▶ **Exercise**: Print the data verbatim. Leave every image out.

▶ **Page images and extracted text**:
================================

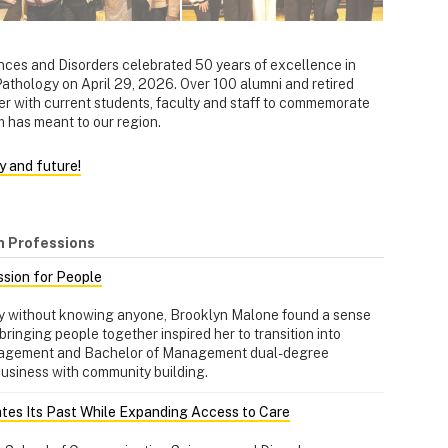
ces and Disorders celebrated 50 years of excellence in
hology on April 29, 2026. Over 100 alumni and retired
r with current students, faculty and staff to commemorate
m has meant to our region.
y and future!
h Professions
ssion for People
y without knowing anyone, Brooklyn Malone found a sense
bringing people together inspired her to transition into
nagement and Bachelor of Management dual-degree
business with community building.
tes Its Past While Expanding Access to Care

================================

▶ **Problem solution**:
ces and Disorders celebrated 50 years of excellence in
hology on April 29, 2026. Over 100 alumni and retired
r with current students, faculty and staff to commemorate
m has meant to our region.
y and future!
h Professions
ssion for People
y without knowing anyone, Brooklyn Malone found a sense
bringing people together inspired her to transition into
nagement and Bachelor of Management dual-degree
business with community building.
tes Its Past While Expanding Access to Care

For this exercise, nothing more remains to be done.